Publié le 17 octobre 2025 à 11h03. Une découverte exceptionnelle dans une carrière d’Oxfordshire révèle l’une des plus longues pistes de pas de dinosaures au monde, offrant un aperçu unique de la vie de ces géants il y a 166 millions d’années.
- Des chercheurs ont mis au jour une piste de pas de plus de 220 mètres de long, témoignant des déplacements d’un dinosaure sauropode.
- L’analyse des empreintes permet de reconstituer la vitesse et le comportement de ces animaux préhistoriques.
- La découverte inclut également des traces de dinosaures carnivores, offrant un aperçu complet de l’écosystème jurassique.
Une carrière de pierre calcaire dans l’Oxfordshire a livré un trésor paléontologique : une piste de pas de dinosaures d’une longueur impressionnante. Cette découverte, révélée par une équipe de scientifiques britanniques, offre une fenêtre inédite sur le monde jurassique et les habitudes de déplacement de ces créatures colossales.
Les empreintes, laissées par un dinosaure sauropode, probablement un Cetiosaurus, mesurent environ un mètre de large. Ces animaux herbivores, atteignant jusqu’à 18 mètres de long, parcouraient les terres qui composent aujourd’hui l’Angleterre, dans un environnement subtropical. L’étude de ces traces permet de déterminer que l’animal se déplaçait à une vitesse d’environ deux mètres par seconde, soit à peu près la vitesse d’une marche rapide humaine.
« Ces empreintes sont incroyablement grandes », explique Emma Nicholls, du Musée d’histoire naturelle de l’Université d’Oxford. « Ce sont les énormes traces d’un dinosaure sauropode ; probablement un Cetiosaurus, un dinosaure que nous savons avoir été présent dans cette région. »
Emma Nicholls, Musée d’histoire naturelle de l’Université d’Oxford
La particularité de ce site réside dans la longueur et la continuité de la piste de pas. Les chercheurs ont également identifié des traces plus petites, laissées par un dinosaure carnivore bipède, le Mégalosaure, qui mesurait jusqu’à 9 mètres de long. La présence de ces deux types de dinosaures offre un aperçu complet de l’écosystème jurassique de la région.
L’analyse des empreintes ne se limite pas à la taille et à la vitesse des animaux. Les scientifiques étudient également la direction des pas, les espacements entre les empreintes et les éventuelles anomalies, comme une empreinte où l’animal semble s’être arrêté un instant, peut-être pour se reposer ou pour observer son environnement.
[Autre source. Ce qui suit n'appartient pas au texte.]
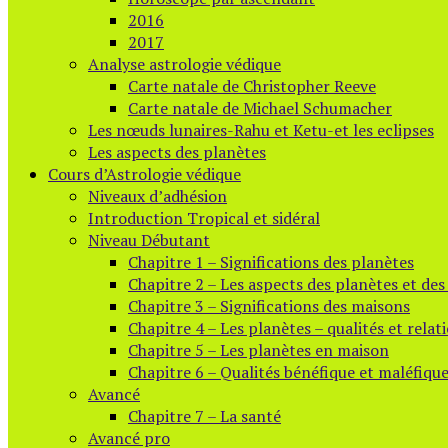
2016
2017
Analyse astrologie védique
Carte natale de Christopher Reeve
Carte natale de Michael Schumacher
Les nœuds lunaires-Rahu et Ketu-et les eclipses
Les aspects des planètes
Cours d’Astrologie védique
Niveaux d’adhésion
Introduction Tropical et sidéral
Niveau Débutant
Chapitre 1 – Significations des planètes
Chapitre 2 – Les aspects des planètes et de
Chapitre 3 – Significations des maisons
Chapitre 4 – Les planètes – qualités et relat
Chapitre 5 – Les planètes en maison
Chapitre 6 – Qualités bénéfique et maléfiqu
Avancé
Chapitre 7 – La santé
Avancé pro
« Nous pourrions avoir un squelette et dire que la jambe a une certaine longueur, donc sa foulée aurait dû être aussi longue », explique Peter Falkingham, de l’Université John Moores de Liverpool. « Mais avec une piste de traces comme celle-ci, nous avons des centaines de mètres d’animal en train de faire son travail. Il est essentiel d’observer comment les animaux se déplacent librement et naturellement, et les traces sont le seul moyen de le faire dans le cas des dinosaures. »
Peter Falkingham, Université John Moores de Liverpool
La conservation de ces empreintes est un phénomène rare, nécessitant des conditions géologiques spécifiques. Les traces se sont formées dans un sol argileux, puis ont été rapidement recouvertes de sédiments, protégeant ainsi les empreintes de l’érosion. La découverte de ce site exceptionnel permet aux paléontologues de reconstituer un instantané de la vie préhistorique, offrant des informations précieuses sur le comportement, l’environnement et l’évolution des dinosaures.
Les chercheurs espèrent que de nouvelles fouilles permettront de mettre au jour d’autres pistes de pas et de mieux comprendre l’écosystème jurassique de l’Oxfordshire. Cette découverte souligne l’importance de la paléontologie et la nécessité de préserver ces vestiges du passé.